Washington: Pakistan must pay attention to US “concerns” about its efforts to combat extremists, a senior US senator said Tuesday, warning the US wanted to keep good ties with Islamabad “but not at any price.”
Senate Armed Services Committee Chairman Carl Levin, a senior US lawmaker, expressed deep reservations about relations with Pakistan amid ties strained after the US raid that killed Osama Bin Laden in Abottabad, Pakistan.
Levin, a Democrat, said amid anger in Washington that Bin Laden lived in peace for years near a Pakistani military academy.
Levin said Islamabad should give US interrogators access to three of the Bin Laden’s widows who lived with him at the time of US operation that killed Osama Bin Laden in Abbottabad on May 2.
“That would show that they were trying to be responsive to our concerns.

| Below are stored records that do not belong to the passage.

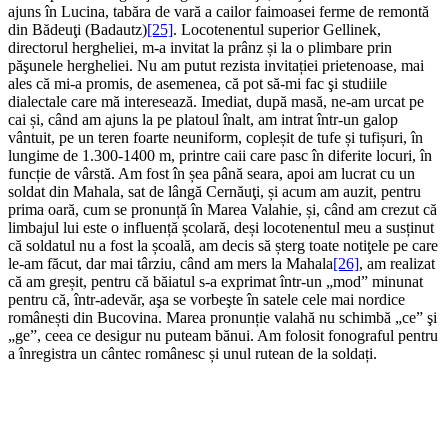
ajuns în Lucina, tabăra de vară a cailor faimoasei ferme de remontă
din Bădeuţi (Badautz)
[25]
. Locotenentul superior Gellinek,
directorul hergheliei, m-a invitat la prânz și la o plimbare prin
păşunele hergheliei. Nu am putut rezista invitației prietenoase, mai
ales că mi-a promis, de asemenea, că pot să-mi fac şi studiile
dialectale care mă interesează. Imediat, după masă, ne-am urcat pe
cai și, când am ajuns la pe platoul înalt, am intrat într-un galop
vântuit, pe un teren foarte neuniform, copleșit de tufe și tufișuri, în
lungime de 1.300-1400 m, printre caii care pasc în diferite locuri, în
funcție de vârstă. Am fost în șea până seara, apoi am lucrat cu un
soldat din Mahala, sat de lângă Cernăuţi, și acum am auzit, pentru
prima oară, cum se pronunță în Marea Valahie, și, când am crezut că
limbajul lui este o influență școlară, deși locotenentul meu a susținut
că soldatul nu a fost la școală, am decis să șterg toate notiţele pe care
le-am făcut, dar mai târziu, când am mers la Mahala
[26]
, am realizat
că am greșit, pentru că băiatul s-a exprimat într-un „mod” minunat
pentru că, într-adevăr, aşa se vorbeşte în satele cele mai nordice
românești din Bucovina. Marea pronunție valahă nu schimbă „ce” şi
„ge”, ceea ce desigur nu puteam bănui. Am folosit fonograful pentru
a înregistra un cântec românesc și unul rutean de la soldați.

They ought to respond to our concerns,” said the senator, who cautioned that cooperation against extremists “should not be dependent upon certain moods of either party.”
The US is keen to query the three widows of Bin Laden in hopes of finding out more details of Al-Qaeda’s reach and organization, as well as details of Bin Laden’s life last years.
Levin said Washington should formally object to Pakistan leaking the name of the CIA station chief in Islamabad “if they leaked it,” but acknowledged that this would be unlikely to have much force amid anti-US anger there.
“They are trying to show that they are not responding affirmatively to too many things we are asking for these days,” he said.